*** Begin section ***

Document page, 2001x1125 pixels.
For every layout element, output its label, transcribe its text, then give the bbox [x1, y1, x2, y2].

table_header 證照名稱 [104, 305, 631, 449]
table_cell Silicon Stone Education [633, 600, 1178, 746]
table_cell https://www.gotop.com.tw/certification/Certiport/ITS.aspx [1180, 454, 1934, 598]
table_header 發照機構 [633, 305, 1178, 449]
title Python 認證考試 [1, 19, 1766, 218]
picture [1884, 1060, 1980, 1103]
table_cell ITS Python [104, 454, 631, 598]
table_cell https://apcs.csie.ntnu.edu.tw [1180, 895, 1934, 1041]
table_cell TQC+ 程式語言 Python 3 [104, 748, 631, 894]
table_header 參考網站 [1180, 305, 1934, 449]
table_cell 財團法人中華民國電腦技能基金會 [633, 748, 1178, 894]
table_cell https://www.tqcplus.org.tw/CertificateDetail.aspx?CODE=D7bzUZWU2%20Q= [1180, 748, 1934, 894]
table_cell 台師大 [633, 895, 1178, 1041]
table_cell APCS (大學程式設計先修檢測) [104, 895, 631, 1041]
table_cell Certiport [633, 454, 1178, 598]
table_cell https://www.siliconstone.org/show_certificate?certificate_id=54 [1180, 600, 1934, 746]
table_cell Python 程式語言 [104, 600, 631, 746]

*** End section ***

▶ Task details:
In the records above, locate the lines holding the word "Python". Copy each of them.

▶ Solution below:
title Python 認證考試 [1, 19, 1766, 218]
table_cell ITS Python [104, 454, 631, 598]
table_cell TQC+ 程式語言 Python 3 [104, 748, 631, 894]
table_cell Python 程式語言 [104, 600, 631, 746]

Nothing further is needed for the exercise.